All the resolution indicates is that there was support within Te Kauhanganui for the plaintiff’s costs to be met, not that the issue of costs is settled or determined.

[36] The support for payment of Mrs Martin’s costs by the iwi representatives on Te Kauhanganui is most likely one aspect of the division between that aspect of the governance, and the executive represented by Te Arataura. It is not a matter of taking sides, in acknowledging the wish of the elected representatives, but their view is nonetheless a factor confirming the appropriateness of treating this claim for costs

as one appropriately met on an indemnity basis.

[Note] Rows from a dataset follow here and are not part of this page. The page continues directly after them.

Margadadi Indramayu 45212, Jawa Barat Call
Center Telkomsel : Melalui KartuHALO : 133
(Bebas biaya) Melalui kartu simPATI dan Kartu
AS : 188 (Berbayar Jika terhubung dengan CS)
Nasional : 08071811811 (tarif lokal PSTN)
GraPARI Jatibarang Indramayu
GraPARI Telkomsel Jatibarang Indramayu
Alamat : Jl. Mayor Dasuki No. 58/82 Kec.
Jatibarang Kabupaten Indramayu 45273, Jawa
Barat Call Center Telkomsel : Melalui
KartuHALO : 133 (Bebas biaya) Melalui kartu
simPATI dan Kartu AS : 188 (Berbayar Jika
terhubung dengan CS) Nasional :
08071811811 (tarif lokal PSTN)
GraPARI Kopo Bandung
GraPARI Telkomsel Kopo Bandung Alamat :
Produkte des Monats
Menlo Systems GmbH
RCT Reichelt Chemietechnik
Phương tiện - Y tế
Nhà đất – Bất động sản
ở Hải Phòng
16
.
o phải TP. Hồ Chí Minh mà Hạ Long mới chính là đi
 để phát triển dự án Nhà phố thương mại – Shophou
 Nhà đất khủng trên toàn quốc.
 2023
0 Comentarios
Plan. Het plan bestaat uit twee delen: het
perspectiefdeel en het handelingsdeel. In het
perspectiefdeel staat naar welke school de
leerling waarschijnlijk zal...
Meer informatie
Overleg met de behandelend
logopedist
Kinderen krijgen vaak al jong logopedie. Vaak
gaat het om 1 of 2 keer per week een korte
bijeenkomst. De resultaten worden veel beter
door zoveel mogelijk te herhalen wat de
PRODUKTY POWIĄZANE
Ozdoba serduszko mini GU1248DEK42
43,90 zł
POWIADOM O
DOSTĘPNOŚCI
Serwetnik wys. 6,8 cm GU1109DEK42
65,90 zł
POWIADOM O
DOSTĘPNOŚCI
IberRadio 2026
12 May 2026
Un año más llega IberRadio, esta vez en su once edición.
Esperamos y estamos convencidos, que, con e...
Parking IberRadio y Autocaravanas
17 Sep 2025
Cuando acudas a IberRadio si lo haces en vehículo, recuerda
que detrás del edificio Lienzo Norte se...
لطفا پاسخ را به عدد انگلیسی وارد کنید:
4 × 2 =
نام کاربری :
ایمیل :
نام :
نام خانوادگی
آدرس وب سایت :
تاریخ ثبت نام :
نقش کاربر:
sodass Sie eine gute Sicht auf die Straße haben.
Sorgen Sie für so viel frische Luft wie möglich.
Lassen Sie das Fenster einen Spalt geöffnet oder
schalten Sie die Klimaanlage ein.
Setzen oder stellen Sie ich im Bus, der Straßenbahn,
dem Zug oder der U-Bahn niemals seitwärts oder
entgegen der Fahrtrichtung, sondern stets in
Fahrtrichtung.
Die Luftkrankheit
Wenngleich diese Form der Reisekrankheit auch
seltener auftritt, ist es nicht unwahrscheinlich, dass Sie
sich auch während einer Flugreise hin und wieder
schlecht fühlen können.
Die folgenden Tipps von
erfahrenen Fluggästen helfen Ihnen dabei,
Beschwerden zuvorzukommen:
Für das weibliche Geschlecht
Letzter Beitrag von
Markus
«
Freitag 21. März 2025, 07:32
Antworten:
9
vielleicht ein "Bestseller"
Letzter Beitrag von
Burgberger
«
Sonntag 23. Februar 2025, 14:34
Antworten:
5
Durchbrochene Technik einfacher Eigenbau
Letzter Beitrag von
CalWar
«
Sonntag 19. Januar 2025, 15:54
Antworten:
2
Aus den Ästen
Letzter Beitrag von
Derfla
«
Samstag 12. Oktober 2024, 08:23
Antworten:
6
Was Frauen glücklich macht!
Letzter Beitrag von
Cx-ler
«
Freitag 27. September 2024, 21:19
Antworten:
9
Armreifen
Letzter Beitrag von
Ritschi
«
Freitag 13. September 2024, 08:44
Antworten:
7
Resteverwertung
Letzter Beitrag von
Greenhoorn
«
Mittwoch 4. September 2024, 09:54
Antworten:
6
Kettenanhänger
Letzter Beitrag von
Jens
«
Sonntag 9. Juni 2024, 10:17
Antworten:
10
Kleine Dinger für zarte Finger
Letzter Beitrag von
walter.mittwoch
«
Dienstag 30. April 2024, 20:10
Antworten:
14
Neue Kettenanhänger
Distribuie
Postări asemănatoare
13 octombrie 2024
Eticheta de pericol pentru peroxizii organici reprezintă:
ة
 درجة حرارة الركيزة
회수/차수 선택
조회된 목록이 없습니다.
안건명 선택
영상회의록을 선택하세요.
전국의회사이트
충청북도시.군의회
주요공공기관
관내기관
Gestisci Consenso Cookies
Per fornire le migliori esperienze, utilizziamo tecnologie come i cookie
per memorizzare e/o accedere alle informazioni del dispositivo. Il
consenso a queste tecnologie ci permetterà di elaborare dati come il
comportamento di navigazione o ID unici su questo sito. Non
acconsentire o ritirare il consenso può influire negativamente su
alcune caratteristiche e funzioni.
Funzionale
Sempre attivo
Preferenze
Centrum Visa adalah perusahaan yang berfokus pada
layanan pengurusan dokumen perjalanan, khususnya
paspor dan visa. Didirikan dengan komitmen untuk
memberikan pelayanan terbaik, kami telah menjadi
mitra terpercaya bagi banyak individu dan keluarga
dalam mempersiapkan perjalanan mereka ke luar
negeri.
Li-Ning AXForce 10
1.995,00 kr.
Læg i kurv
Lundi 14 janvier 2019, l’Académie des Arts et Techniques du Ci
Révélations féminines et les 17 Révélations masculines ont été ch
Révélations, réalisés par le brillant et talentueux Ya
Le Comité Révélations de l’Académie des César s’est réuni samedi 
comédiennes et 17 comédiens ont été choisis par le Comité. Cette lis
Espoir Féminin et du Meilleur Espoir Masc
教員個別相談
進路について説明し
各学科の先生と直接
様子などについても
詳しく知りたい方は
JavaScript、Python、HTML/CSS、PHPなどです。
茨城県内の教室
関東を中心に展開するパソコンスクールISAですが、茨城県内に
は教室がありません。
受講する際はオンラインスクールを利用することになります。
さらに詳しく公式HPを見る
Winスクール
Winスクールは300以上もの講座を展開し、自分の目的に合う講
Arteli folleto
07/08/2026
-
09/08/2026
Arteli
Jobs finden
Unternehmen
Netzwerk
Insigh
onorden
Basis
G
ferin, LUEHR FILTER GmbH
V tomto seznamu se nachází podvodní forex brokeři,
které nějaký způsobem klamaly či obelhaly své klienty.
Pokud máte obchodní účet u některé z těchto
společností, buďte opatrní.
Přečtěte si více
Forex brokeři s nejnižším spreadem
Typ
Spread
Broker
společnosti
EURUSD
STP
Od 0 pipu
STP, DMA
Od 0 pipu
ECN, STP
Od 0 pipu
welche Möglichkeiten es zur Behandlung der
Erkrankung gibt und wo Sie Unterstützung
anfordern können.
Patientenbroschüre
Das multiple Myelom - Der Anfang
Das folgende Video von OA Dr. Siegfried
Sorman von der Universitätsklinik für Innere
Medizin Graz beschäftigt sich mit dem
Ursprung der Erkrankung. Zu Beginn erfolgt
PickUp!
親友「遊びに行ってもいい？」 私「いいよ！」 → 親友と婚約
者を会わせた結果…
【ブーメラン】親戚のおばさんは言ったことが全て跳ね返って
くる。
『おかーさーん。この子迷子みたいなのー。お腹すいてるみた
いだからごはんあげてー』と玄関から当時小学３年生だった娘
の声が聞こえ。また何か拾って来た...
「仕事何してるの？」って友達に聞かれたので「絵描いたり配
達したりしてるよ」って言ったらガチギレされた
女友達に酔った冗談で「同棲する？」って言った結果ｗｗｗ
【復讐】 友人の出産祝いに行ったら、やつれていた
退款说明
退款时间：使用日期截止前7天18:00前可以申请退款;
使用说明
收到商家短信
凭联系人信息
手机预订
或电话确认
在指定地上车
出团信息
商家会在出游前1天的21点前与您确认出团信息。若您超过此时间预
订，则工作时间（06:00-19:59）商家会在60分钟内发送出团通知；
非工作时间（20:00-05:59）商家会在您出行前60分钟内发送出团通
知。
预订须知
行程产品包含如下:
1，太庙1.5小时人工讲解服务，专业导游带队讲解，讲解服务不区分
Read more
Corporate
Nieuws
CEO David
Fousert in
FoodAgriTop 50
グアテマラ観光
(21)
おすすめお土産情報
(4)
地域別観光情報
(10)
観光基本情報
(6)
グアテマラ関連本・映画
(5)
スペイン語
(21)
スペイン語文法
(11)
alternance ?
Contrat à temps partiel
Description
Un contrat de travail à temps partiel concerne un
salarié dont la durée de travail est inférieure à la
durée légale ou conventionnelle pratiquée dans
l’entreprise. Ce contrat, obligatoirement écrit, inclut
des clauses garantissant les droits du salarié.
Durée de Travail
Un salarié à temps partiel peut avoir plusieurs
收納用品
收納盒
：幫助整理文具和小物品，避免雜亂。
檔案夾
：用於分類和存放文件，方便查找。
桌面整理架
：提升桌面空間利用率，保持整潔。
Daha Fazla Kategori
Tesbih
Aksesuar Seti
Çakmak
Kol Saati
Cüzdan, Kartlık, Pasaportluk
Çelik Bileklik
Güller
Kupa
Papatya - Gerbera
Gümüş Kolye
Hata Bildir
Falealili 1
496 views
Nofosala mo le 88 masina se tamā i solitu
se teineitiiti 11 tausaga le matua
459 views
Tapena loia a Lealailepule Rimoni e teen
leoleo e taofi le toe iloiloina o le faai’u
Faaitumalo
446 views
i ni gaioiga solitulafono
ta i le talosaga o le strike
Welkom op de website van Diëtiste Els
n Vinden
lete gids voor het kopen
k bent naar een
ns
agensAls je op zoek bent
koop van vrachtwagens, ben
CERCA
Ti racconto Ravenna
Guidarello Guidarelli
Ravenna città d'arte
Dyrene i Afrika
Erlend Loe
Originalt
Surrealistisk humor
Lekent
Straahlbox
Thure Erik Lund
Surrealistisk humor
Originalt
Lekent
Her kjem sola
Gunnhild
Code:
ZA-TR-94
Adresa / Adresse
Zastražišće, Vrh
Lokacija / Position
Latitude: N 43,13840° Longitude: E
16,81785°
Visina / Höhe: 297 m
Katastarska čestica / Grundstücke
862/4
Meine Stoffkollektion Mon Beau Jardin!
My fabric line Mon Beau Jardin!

[37] In the end, Te Arataura has indicated that it wished the issue of costs to be resolved by Court order, and I am satisfied that Mrs Martin is entitled to costs on an indemnity basis for the costs of and incidental to the proceedings, including her costs on the dispute in relation to costs. Those were quantified, at the time of Mr Brant’s submissions in support of the costs claim, at $26,755.54, and $10,126.13.


Dobson J


[1] See Minute of 2 June 2011.
[2] Re Buckton [1907] 2 Ch 406.
[3] At 414-415.
[4] At 415.
[5] Waitara Leaseholders Association Inc v New Plymouth District Council HC New Plymouth CIV-2004-443-162, 20 December 2005.
[6] Waitara Leaseholders Association Inc v New Plymouth District Council HC New Plymouth CIV-2004-443-162, 4 November 2005, which decision was reversed by the Court of Appeal in New Plymouth District Council v Waitara Leaseholders Association Inc [2007] NZCA 80, confirmed by the Supreme Court at [2007] NZSC 44.
[7] 20 December 2005 judgment at [14].

[8] Defendants’ submissions as to costs, 20 April 2011, at [25.1(a)].